WOULD THE INDEPENDENT SCOTLAND BE ABLE TO USE ‘POUND’ AS CURRENCY
⇒ Experts say that it is highly unlikely that UK will allow independent Scotland to use its currency.
⇒ Former Prime Minister Gordon Brown has also said that Scotland "could not force the UK into a currency union against its will".
WHAT ABOUT THE EURO ?
⇒ Scotland is very much willing to join European Union (EU).
⇒ But EU’s membership is conditional considering the fact that any country joining EU has to accept EURO as its currency.
⇒ So, Scotland can’t join EU without opting for EURO.
⇒ So, it is likely that Scotland may have to accept EURO as its national currency.
HOW WOULD THE UK’S NATIONAL DEBT BE SHARED IN ENGLAND AND SCOTLAND ?
⇒ Total debt of UK is around 1 Trillion Pounds.

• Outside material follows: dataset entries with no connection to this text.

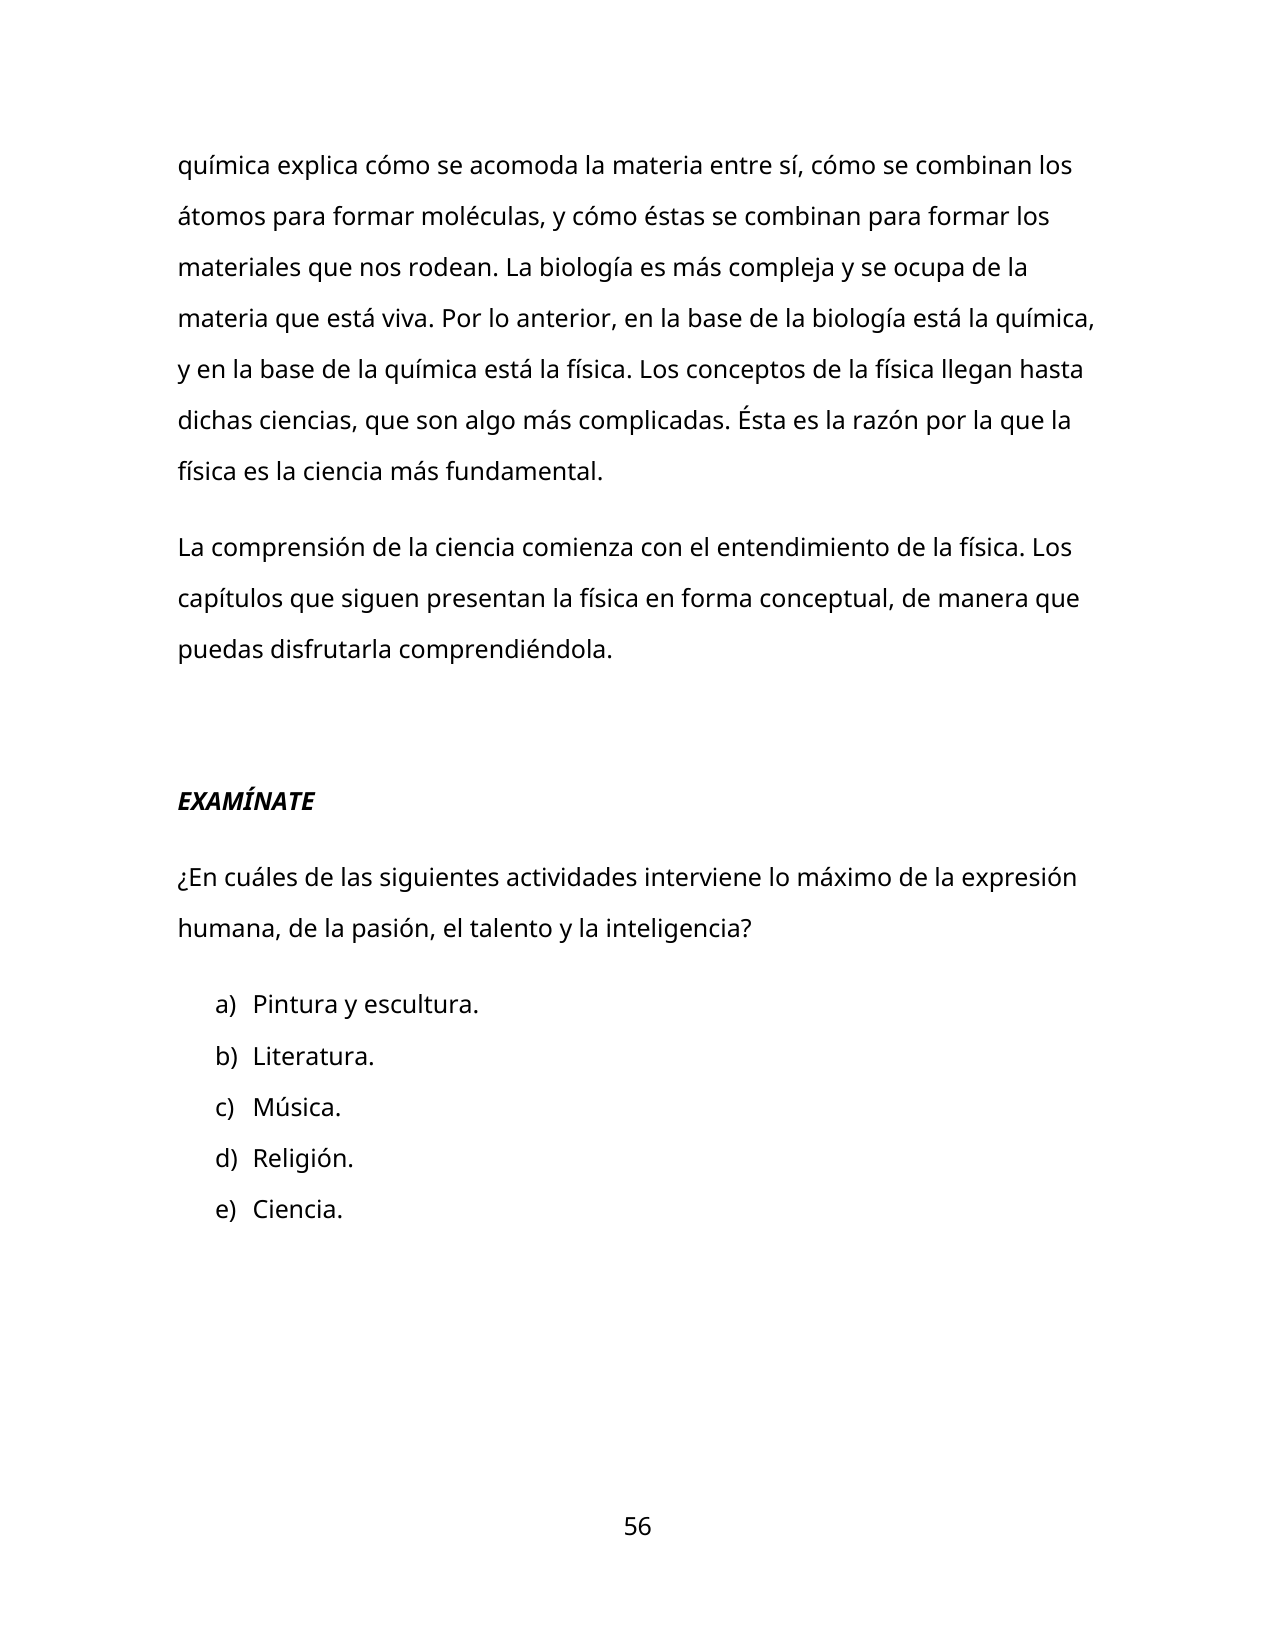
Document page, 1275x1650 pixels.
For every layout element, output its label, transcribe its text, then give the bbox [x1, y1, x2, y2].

list Ciencia. [215, 1191, 1098, 1225]
text La comprensión de la ciencia comienza con el entendimiento de la física. Los capítulos que siguen presentan la física en forma conceptual, de manera que puedas disfrutarla comprendiéndola. [177, 530, 1098, 666]
list Pintura y escultura. [215, 987, 1098, 1021]
list Religión. [215, 1140, 1098, 1174]
text ¿En cuáles de las siguientes actividades interviene lo máximo de la expresión humana, de la pasión, el talento y la inteligencia? [177, 860, 1098, 945]
list Música. [215, 1089, 1098, 1123]
list Literatura. [215, 1038, 1098, 1072]
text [177, 148, 1098, 488]
subtitle EXAMÍNATE [177, 784, 1098, 818]
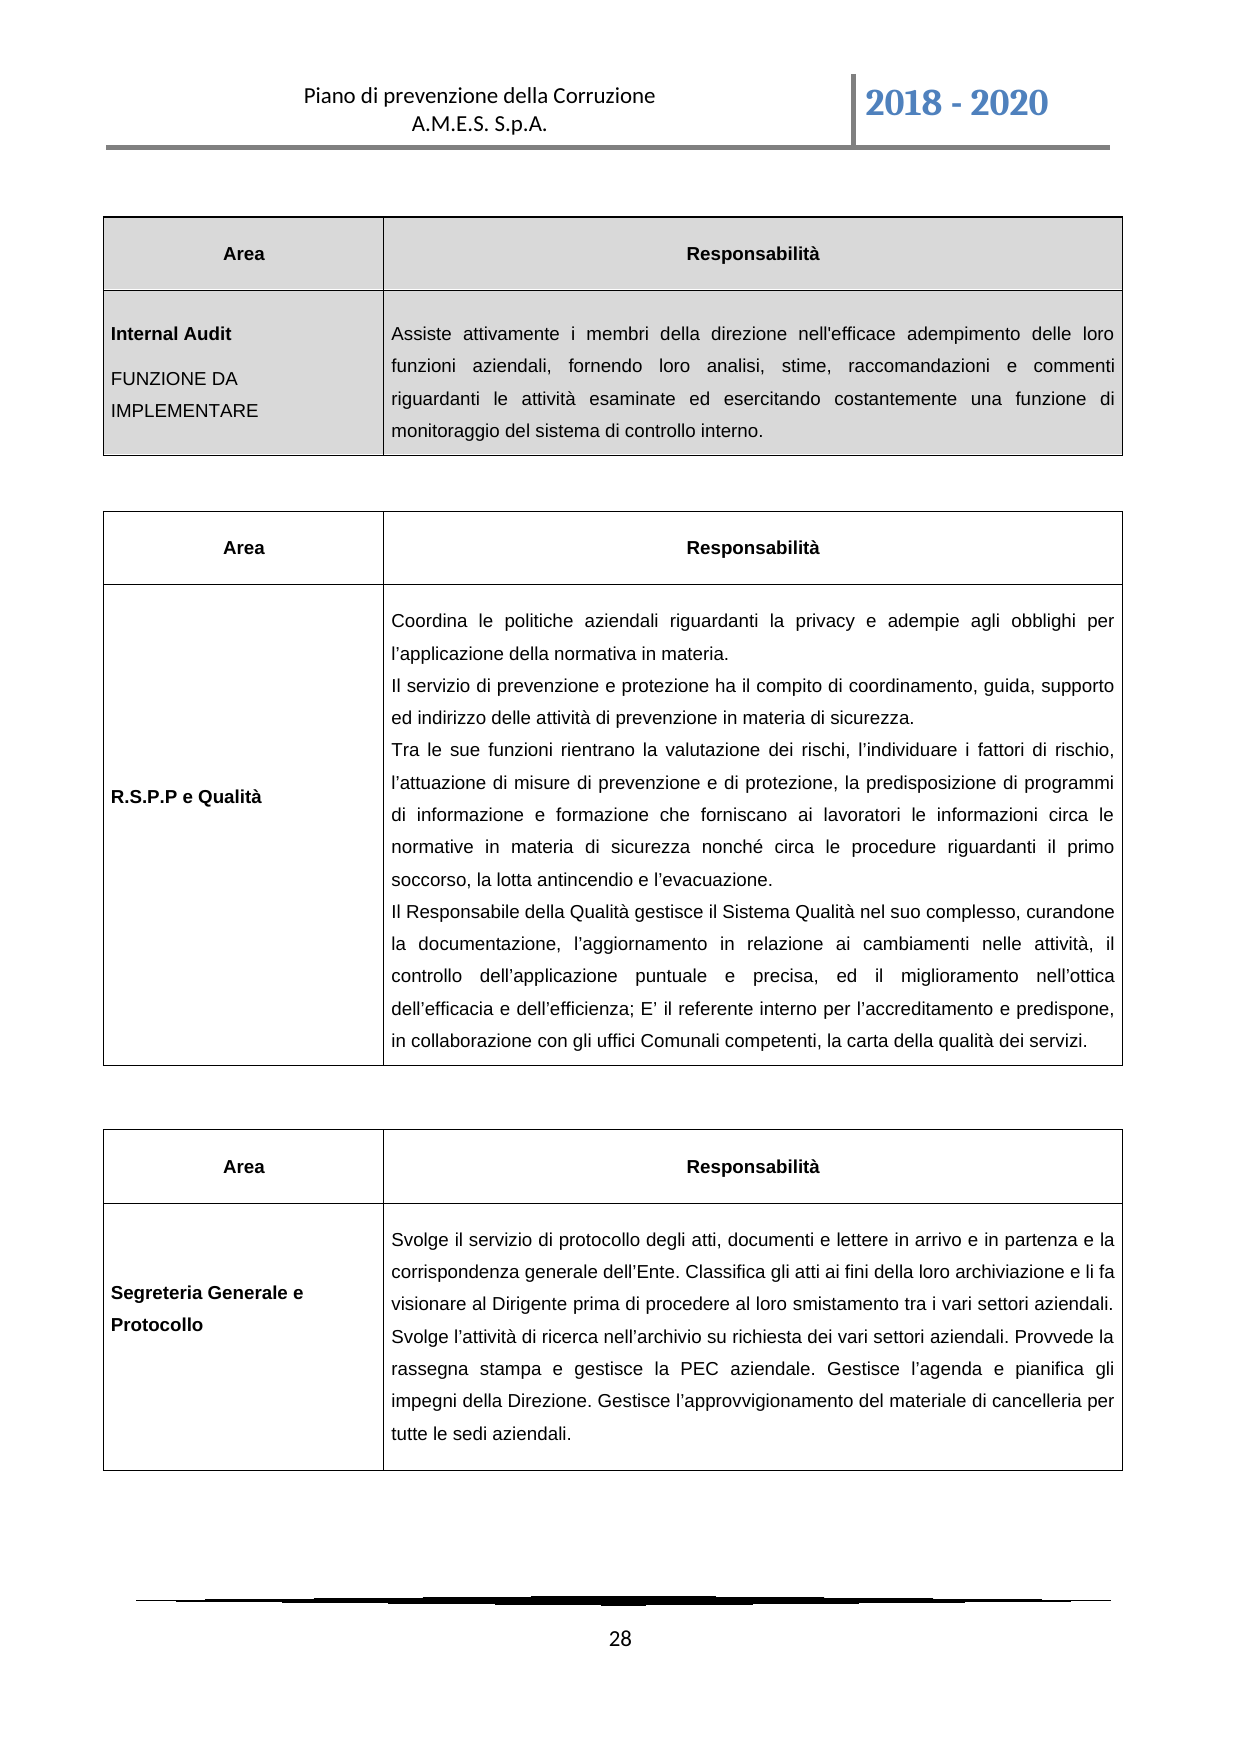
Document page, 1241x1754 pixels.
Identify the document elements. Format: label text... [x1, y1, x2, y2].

table_cell Assiste attivamente i membri della direzione nell'efficace adempimento delle loro funzioni aziendali, fornendo loro analisi, stime, raccomandazioni e commenti riguardanti le attività esaminate ed esercitando costantemente una funzione di monitoraggio del sistema di controllo interno. [384, 291, 1122, 454]
table_cell Internal Audit FUNZIONE DA IMPLEMENTARE [104, 291, 383, 454]
table_header Area [104, 512, 383, 584]
table_header Responsabilità [384, 512, 1122, 584]
table_cell R.S.P.P e Qualità [104, 585, 383, 1064]
table_header Area [104, 218, 383, 289]
table_cell Segreteria Generale e Protocollo [104, 1204, 383, 1469]
table_header Responsabilità [384, 1130, 1122, 1203]
table_header Responsabilità [384, 218, 1122, 289]
table_cell Svolge il servizio di protocollo degli atti, documenti e lettere in arrivo e in partenza e la corrispondenza generale dell’Ente. Classifica gli atti ai fini della loro archiviazione e li fa visionare al Dirigente prima di procedere al loro smistamento tra i vari settori aziendali. Svolge l’attività di ricerca nell’archivio su richiesta dei vari settori aziendali. Provvede la rassegna stampa e gestisce la PEC aziendale. Gestisce l’agenda e pianifica gli impegni della Direzione. Gestisce l’approvvigionamento del materiale di cancelleria per tutte le sedi aziendali. [384, 1204, 1122, 1469]
table_header Area [104, 1130, 383, 1203]
table_cell Coordina le politiche aziendali riguardanti la privacy e adempie agli obblighi per l’applicazione della normativa in materia. Il servizio di prevenzione e protezione ha il compito di coordinamento, guida, supporto ed indirizzo delle attività di prevenzione in materia di sicurezza. Tra le sue funzioni rientrano la valutazione dei rischi, l’individuare i fattori di rischio, l’attuazione di misure di prevenzione e di protezione, la predisposizione di programmi di informazione e formazione che forniscano ai lavoratori le informazioni circa le normative in materia di sicurezza nonché circa le procedure riguardanti il primo soccorso, la lotta antincendio e l’evacuazione. Il Responsabile della Qualità gestisce il Sistema Qualità nel suo complesso, curandone la documentazione, l’aggiornamento in relazione ai cambiamenti nelle attività, il controllo dell’applicazione puntuale e precisa, ed il miglioramento nell’ottica dell’efficacia e dell’efficienza; E’ il referente interno per l’accreditamento e predispone, in collaborazione con gli uffici Comunali competenti, la carta della qualità dei servizi. [384, 585, 1122, 1064]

⇒ Scotland will likely take on a share amounting to between £100bn and £130bn.
WHAT ABOUT THE DEFENCE SET UP OF UK ?
⇒ The Scottish government will want Trident out of Scotland by 2020.

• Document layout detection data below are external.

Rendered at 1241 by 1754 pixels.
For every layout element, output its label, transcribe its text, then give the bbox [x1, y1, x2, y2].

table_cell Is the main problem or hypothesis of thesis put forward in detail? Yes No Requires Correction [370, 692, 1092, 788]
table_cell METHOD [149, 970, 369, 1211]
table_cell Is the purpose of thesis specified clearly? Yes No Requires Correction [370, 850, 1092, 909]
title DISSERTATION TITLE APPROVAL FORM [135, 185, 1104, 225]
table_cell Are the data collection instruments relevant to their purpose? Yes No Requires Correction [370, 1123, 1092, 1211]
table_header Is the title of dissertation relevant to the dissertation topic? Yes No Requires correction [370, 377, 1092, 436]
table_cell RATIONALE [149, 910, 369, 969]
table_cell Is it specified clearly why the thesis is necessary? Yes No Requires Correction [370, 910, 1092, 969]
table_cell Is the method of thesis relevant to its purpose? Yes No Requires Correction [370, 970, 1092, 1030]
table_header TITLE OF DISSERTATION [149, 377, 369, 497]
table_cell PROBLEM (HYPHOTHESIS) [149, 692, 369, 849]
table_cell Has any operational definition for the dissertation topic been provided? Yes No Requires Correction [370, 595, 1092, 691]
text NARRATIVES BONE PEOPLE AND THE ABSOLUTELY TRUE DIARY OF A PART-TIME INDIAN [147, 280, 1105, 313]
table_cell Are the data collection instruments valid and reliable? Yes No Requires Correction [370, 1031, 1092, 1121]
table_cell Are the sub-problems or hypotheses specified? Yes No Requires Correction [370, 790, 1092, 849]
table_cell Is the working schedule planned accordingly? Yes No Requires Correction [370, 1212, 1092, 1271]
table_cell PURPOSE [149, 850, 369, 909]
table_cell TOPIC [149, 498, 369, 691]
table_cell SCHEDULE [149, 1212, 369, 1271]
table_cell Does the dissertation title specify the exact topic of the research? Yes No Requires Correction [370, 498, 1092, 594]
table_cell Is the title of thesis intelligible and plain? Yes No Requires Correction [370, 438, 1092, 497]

⇒ UK is likely to use the “don’t ask, don’t tell” policy for Scotland whereby Scotland can’t ask question to any defense vessel coming to the shore of Scotland. Also Scotland won’t be responsible for giving any help to these defense vessels.

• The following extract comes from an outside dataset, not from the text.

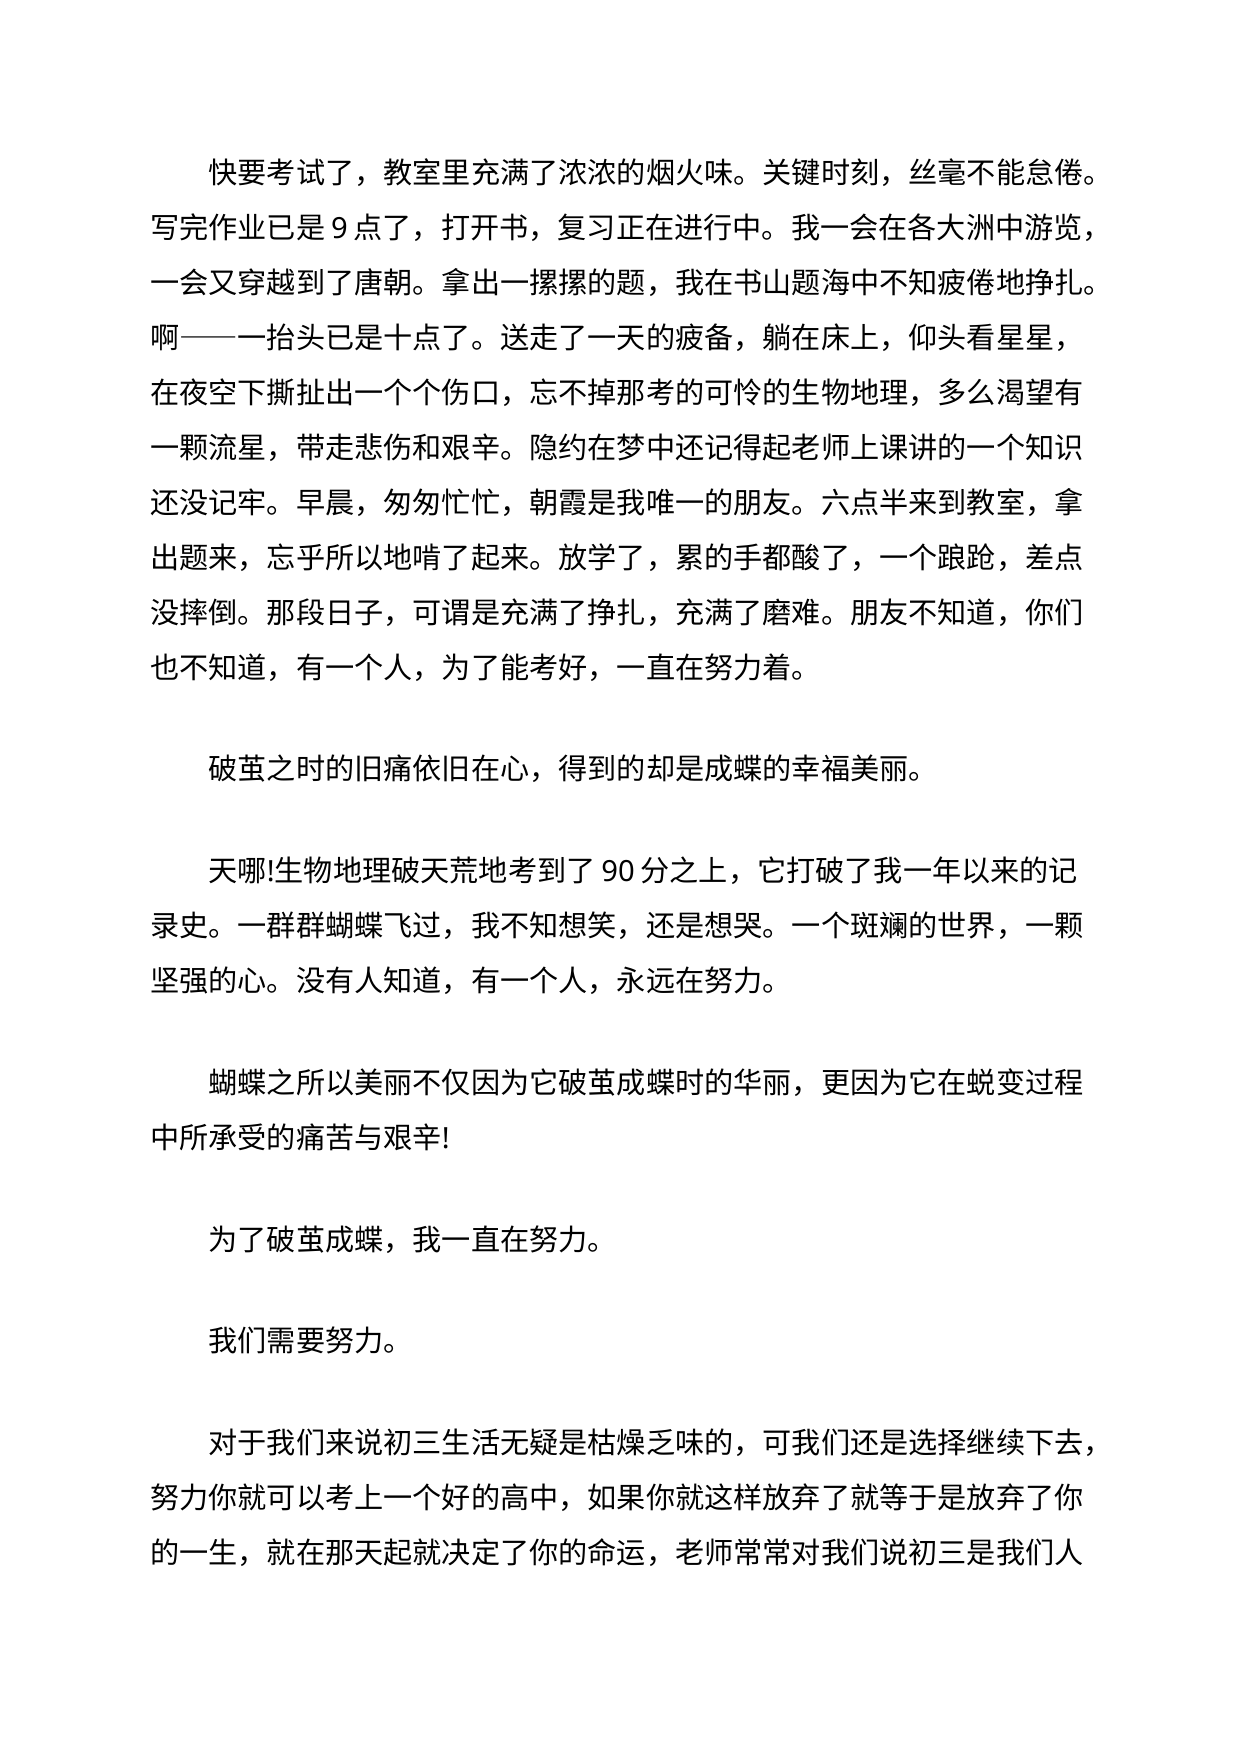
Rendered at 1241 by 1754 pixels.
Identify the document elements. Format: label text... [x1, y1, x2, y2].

WHAT HAPPENS IF IT’S A YES VOTE
⇒ SNP will gain majority in Scotland.
⇒ It will lay out the terms of independence and resolve.
⇒ It will declare Independence Day in March 2016 and hold elections to an independent Scottish parliament in May.
WHAT HAPPENDS IF IT’S A NO VOTE
⇒ Everyone will abide by the rules and Scotland will not become independent.
⇒ Also, SNP says that this voting system is a once in a generation event.
⇒ So, it will be repeated after some gap which may be a generation gap.
ARGUMENTS IN FAVOUR OF INDEPENDENT SCOTLAND
⇒ Britishness is dying. Scotland has its own parliament, its own laws and legal system. National feeling and self-confidence are high. It is time to take the next step.
⇒ Semi-independence is unsatisfactory. Fiscal powers and economic control remain at Westminster. Independence will allow Scotland to cut business taxes (like Ireland) to promote economic growth.
⇒ Other small countries like Norway and the Republic of Ireland are more successful and more dynamic. An independent Scotland will have the tools to match them.
⇒ Independence would give Scotland clout where it matters: a seat at the UN and in the EU Council of Ministers. Scottish interests, eg. fisheries and agriculture, are poorly served in Brussels by UK ministers.
⇒ Relations between Scots and English are deteriorating. Independence would free Scotland from dependency and England from resentment. An amicable no-faults divorce is better than a bickering marriage.
ARGUMENTS AGAINST INDEPENDENT SCOTLAND
⇒ The Union has served both countries well for 300 years. Devolution is a young experiment, and it is too soon to judge it.
⇒ There is a gap between public spending in Scotland (£40bn) and revenue raised there (£27bn). A Scottish government would have to choose between higher taxes and cuts in public services.
⇒ Scotland has more influence in Brussels as part of the UK than it could have as an independent state.
⇒ The integrated British economy is more capable than an independent Scotland would be of meeting the challenges of globalisation. Likewise, having independent defence and security structures would overstrain Scotland's resources.
⇒ Scots should recognise that devolution has put England at a disadvantage, and should press for reforms to the way Westminster works. Satisfying English grievances would put the marriage back on an even keel. Divorce is unnecessary and would be painful.
IS INDIA GOING TO GET SOMETHING IF SCOTLAND BECOMES INDEPENDENT
⇒ SNP, the major political party in Scotland has declared that a special post-study work visa will be worked out for international students coming to study in Scotland.
⇒ UK has currently cancelled all post-study work visa which is not good for our Indian students willing to work in UK after the completion of their study.
⇒ So, an independent Scotland will prove beneficial for Indian Diaspora.